Three great stories we found on the internet this week.

Natural medicine

Rainforest preservation isn’t just a prescription for a healthier planet — it could also help prevent the next global pandemic. Deforestation disrupts natural habitats and brings wild animals carrying dangerous diseases into contact with more people. In Borneo and Madagascar, the nonprofit Health In Harmony has worked  to stop people from cutting down trees. The result? An improvement in the health of local populations.

ProPublica reports that in places where Health In Harmony successfully preserved rainforest in collaboration with the community, there have been “significant declines in malaria, tuberculosis, neglected tropical illnesses and chronic obstructive pulmonary diseases.”

“I have learned that the forest, humans and animals are interdependent, and if the forest is sick, then the animals will be sick, and animals will surely impact humans’ health too,” a former logger who is now a “forest guardian” says.

Read more at ProPublica

Testing, testing

The women of Iwaki who established Mothers’ Radiation Lab Fukushima don’t have science degrees. What they do have is a mission: Monitor radiation levels and shine a light on the effects of the fallout from the Fukushima nuclear plant’s 2011 meltdown.  Ever since, these citizen scientists have both eased fears (when lab tests reveal low radiation), and also prompted officials to send decontamination teams where necessary.

Mother's Radiation Lab Fukushima testing
Mother’s Radiation Lab Fukushima regularly tests soil and water for radiation levels. Credit: Mother’s Radiation Lab Fukushima

The local government in Fukushima doesn’t widely measure soil radioactivity — and does no testing in Iwaki. With the support of a few experts, Mothers’ Radiation Lab safely processes 2,000 samples each year from community members who send in everything from home garden produce to vacuum dust. They publish results online, which many families use to make personal safety decisions.

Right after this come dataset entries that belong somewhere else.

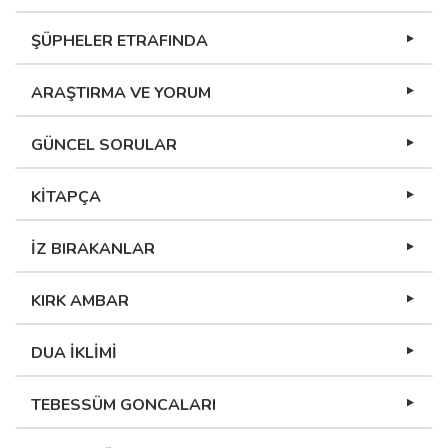
ŞÜPHELER ETRAFINDA
ARAŞTIRMA VE YORUM
GÜNCEL SORULAR
KİTAPÇA
İZ BIRAKANLAR
KIRK AMBAR
DUA İKLİMİ
TEBESSÜM GONCALARI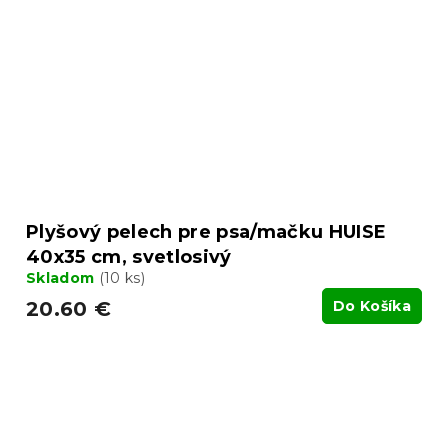
Plyšový pelech pre psa/mačku HUISE
40x35 cm, svetlosivý
Skladom
(10 ks)
20.60 €
Do Košíka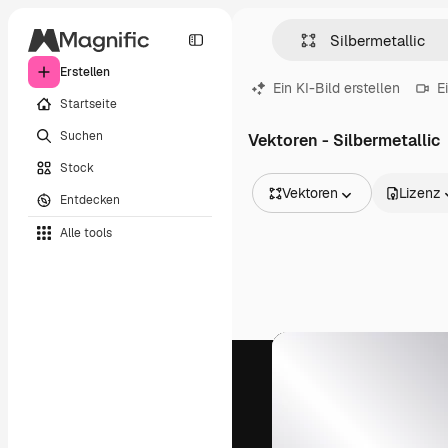
Erstellen
Ein KI-Bild erstellen
E
Startseite
Suchen
Vektoren - Silbermetallic
Stock
Vektoren
Lizenz
Entdecken
Alle Bilder
Alle tools
Vektoren
Illustrationen
Fotos
PSD
Vorlagen
Mockups
Videos
Filmmaterial
Motion Graphics
Videovorlagen
Icons
3D-Modelle
Schriftarten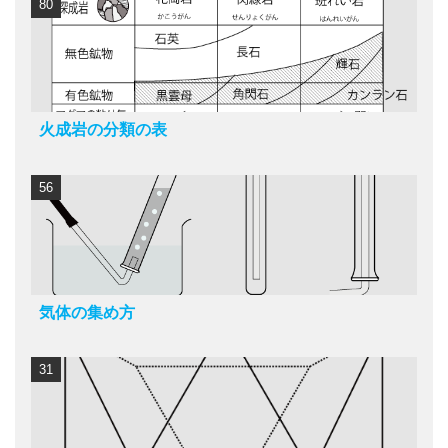
80
火成岩の分類の表
56
気体の集め方
31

The group also conducts thyroid cancer screenings for the public and runs a kids camp that raises awareness about radiation safety.

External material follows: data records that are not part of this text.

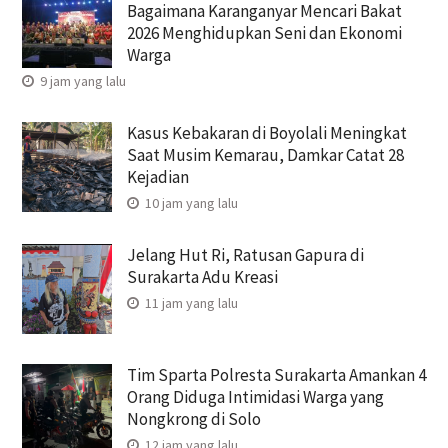
Bagaimana Karanganyar Mencari Bakat
2026 Menghidupkan Seni dan Ekonomi
Warga
9 jam yang lalu
Kasus Kebakaran di Boyolali Meningkat
Saat Musim Kemarau, Damkar Catat 28
Kejadian
10 jam yang lalu
Jelang Hut Ri, Ratusan Gapura di
Surakarta Adu Kreasi
11 jam yang lalu
Tim Sparta Polresta Surakarta Amankan 4
Orang Diduga Intimidasi Warga yang
Nongkrong di Solo
12 jam yang lalu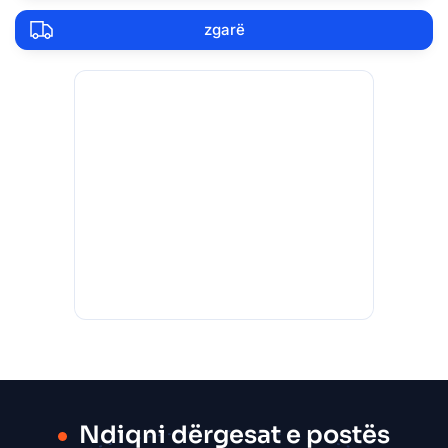
zgarë
Ndiqni dërgesat e postës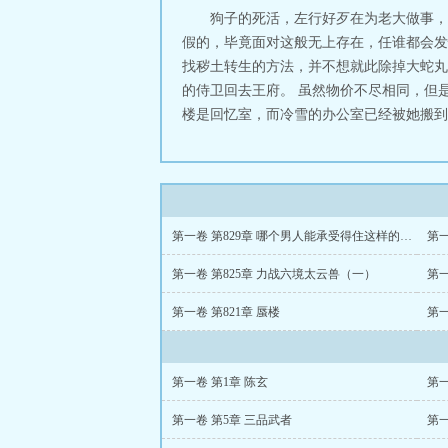
狗子的死活，左行好歹在为老大做事，
假的，毕竟面对这般无上存在，任谁都会发
找秽土转生的方法，并不想就此除掉大蛇丸
的侍卫回去王府。 虽然物价不尽相同，但
楼是回忆室，而冷雪的办公室已经被她搬到了五
第一卷 第829章 哪个男人能承受得住这样的考验啊
第一
第一卷 第825章 力战六境太云兽（一）
第一
第一卷 第821章 蜃楼
第一
第一卷 第1章 陈玄
第一
第一卷 第5章 三品武者
第一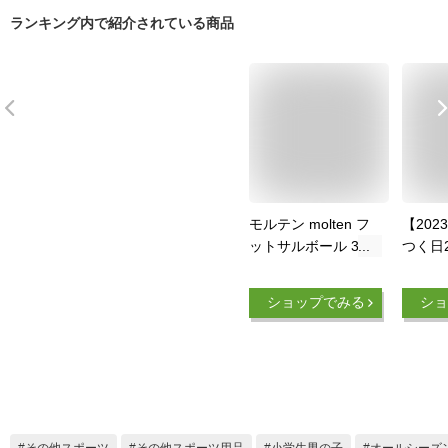
ランキング内で紹介されている商品
モルテン molten フ
【202
ットサルボール 3号
つく日
検定球 ヴァンタッジ
内最大
オ3000フットサル
(1/4 
ショップでみる
ショ
手縫い F8A3000
サ フ
検定球3
その他スポーツ
その他スポーツ用品
小学生男の子
オールシーズ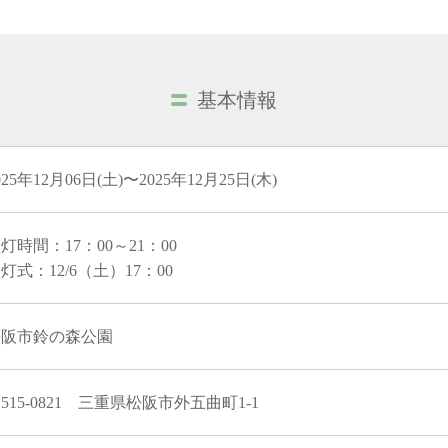
基本情報
025年12月06日(土)〜2025年12月25日(木)
灯時間：17：00～21：00
灯式：12/6（土）17：00
松阪市鈴の森公園
515-0821 三重県松阪市外五曲町1-1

Read more at the Christian Science Monitor

Capture and release

A 30-story apartment building in Manhattan has a head start when it comes to meeting the requirements of a city climate law aimed at cutting greenhouse gas emissions. The management company installed a system that captures the carbon dioxide emitted by the gas boilers that provide heat for tenants. The CO2 is cooled to a liquid and mixed into cement at a Brooklyn concrete factory.

“This is the first carbon capture system on a building that we’re aware of anywhere in the world. And we expect that it won’t be the last,” the COO of the company behind the system told The New York Times.

The technology prevents the release of about 60 percent of the boilers’ CO2 emissions, sequestering it in concrete that can be used in construction. The system will allow the building to avoid $100,000 in annual fines for exceeding emissions limits that go into effect next year. Ultimately, electrifying buildings and using clean energy sources like solar and wind will make a bigger dent in CO2, but for now the capture system is a less expensive option.